A healthy lifestyle should not start on Monday, but in the morning. Morning fitness classes will provide you for the whole day, not only with good spirits and good appetite for breakfast, but also with accelerated metabolism , which is the key to rapid weight loss. Admittedly, it is the exercise of fitness at home - this is the only chance for most women to be always in good shape and look great. The only problem is to overcome your laziness.

Well, look for your own vices, and we offer you a motivating enthusiasm for fitness fitness for weight loss since the morning.

Exercises

  1. Inhale, exhale.
  2. We knead the feet in circular motions, hands on the belt.
  3. Feet together, knead knees in circular motions.
  4. Feet apart, circular movements of the hip joint.
  5. Dynamic slopes to the side.
  6. Shoulders spin back and forth.
  7. We knead our neck: bends forward, backward, to the right, to the left.
  8. We perform squats: legs are shoulder-width apart, arms stretched out on the squat, we inhale, we straighten our legs, we return our hands to the hips, we exhale. We do 30 times.
  9. The attacks are forward - the back is straight, legs are bent at right angles, the press is strained, the knee does not protrude from the toe. We perform 35 times.
  10. Lows aside - the leg is set aside, we transfer the weight of the body to it, bend, the second leg is stretched and straightened. We rise on straight legs, we make an attack on the other side. We do 30 times.

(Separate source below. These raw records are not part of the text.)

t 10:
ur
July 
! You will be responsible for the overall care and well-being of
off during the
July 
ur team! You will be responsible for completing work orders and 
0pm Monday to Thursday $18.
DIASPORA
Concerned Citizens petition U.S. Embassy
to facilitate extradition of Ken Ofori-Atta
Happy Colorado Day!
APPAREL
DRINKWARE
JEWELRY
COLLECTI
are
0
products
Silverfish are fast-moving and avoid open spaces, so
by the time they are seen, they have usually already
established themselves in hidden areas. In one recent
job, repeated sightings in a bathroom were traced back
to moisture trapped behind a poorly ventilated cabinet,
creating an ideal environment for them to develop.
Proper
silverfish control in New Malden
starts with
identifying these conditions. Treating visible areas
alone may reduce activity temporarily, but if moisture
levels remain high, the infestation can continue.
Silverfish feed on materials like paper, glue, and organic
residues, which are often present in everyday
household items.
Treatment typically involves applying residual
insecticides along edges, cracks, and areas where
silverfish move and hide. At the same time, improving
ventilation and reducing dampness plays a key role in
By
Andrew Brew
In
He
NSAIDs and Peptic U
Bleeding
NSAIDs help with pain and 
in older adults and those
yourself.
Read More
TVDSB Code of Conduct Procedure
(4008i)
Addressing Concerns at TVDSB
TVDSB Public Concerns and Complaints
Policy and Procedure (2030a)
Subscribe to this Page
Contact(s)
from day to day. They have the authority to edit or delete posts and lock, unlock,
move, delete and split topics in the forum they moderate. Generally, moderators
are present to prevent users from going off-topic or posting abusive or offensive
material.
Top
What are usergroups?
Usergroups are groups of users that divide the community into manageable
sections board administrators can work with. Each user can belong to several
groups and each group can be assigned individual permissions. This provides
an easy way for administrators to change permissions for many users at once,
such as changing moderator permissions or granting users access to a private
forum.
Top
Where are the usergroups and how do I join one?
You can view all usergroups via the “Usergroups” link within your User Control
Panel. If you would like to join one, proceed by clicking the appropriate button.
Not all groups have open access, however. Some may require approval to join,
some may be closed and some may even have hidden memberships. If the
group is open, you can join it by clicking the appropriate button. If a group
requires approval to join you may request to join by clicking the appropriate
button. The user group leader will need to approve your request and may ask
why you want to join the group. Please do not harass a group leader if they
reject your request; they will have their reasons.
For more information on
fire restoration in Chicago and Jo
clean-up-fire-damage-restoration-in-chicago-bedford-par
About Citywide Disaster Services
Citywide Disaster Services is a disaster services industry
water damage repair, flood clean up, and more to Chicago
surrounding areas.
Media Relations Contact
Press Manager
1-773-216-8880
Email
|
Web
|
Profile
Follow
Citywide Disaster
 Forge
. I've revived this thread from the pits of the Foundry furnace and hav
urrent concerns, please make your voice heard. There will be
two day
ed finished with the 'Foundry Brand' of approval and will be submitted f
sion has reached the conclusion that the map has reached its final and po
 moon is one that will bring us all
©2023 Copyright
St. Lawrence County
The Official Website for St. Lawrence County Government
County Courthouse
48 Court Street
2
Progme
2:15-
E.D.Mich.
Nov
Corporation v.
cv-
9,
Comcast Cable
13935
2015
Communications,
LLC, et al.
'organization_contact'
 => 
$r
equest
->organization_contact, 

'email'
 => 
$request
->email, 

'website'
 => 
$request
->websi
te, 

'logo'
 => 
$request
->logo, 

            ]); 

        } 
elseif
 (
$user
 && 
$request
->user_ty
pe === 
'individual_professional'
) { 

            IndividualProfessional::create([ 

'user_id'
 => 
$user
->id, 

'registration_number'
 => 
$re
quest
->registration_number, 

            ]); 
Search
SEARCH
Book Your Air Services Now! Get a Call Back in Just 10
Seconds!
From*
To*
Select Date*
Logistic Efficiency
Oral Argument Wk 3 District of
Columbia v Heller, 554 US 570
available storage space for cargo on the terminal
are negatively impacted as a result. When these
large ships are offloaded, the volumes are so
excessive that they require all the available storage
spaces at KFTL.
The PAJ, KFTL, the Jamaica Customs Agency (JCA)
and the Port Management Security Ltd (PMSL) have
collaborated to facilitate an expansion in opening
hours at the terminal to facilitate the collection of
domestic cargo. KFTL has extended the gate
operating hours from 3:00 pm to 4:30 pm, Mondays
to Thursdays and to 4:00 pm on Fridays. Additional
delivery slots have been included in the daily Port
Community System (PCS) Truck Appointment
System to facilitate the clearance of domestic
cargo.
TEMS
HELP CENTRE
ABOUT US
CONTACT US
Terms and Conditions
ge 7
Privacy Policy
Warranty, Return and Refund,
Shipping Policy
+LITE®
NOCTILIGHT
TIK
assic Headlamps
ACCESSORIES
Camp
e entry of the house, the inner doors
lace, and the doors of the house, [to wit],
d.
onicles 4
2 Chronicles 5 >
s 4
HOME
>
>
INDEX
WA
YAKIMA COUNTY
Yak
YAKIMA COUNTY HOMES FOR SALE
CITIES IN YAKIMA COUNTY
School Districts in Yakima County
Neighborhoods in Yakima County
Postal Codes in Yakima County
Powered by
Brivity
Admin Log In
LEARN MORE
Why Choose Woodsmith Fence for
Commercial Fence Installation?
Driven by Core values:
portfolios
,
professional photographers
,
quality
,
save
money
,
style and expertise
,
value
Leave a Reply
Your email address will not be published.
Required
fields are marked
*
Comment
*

Exercises for the press - the classic part of fitness at home. Carrying out any lifting of the body, make sure that the press is constantly tense, otherwise you will rise due to the inertia of the movement. Just concentrate on the work of the abdominal muscles.

  1. We lay down on the floor, knees are bent, the waist is pressed to the floor, we rise by the body and stretch straight arms between the knees. We do an exhalation on the rise and a breath on the descent. We do 30 times.
  2. One foot is thrown on the knee of the second leg, hands behind the head in the lock, the lower back is pressed to the floor, we do not bend in the back. Opposite elbow with lifting the body stretch to the knee of the raised leg on exhalation. We perform 20 times and change legs.
  3. IP - lying on the floor, hands along the body, legs tear off the floor and stretch upward on exhalation. On inhaling, bend and relax them, do not lower them to the end. On lifting of legs we tear off a basin. We do 15 times.
  4. Push-ups from the knees - we fall on the inspiration, stand up on the exhale. We do not bend our backs, hands under our shoulders. We pull our back.
  5. Pose of the bar - we stand 1 minute. The body rests on socks and hands. Hands and feet are stretched, the press is strained, the back is straight.
  6. Stretch the back in the pose of the child.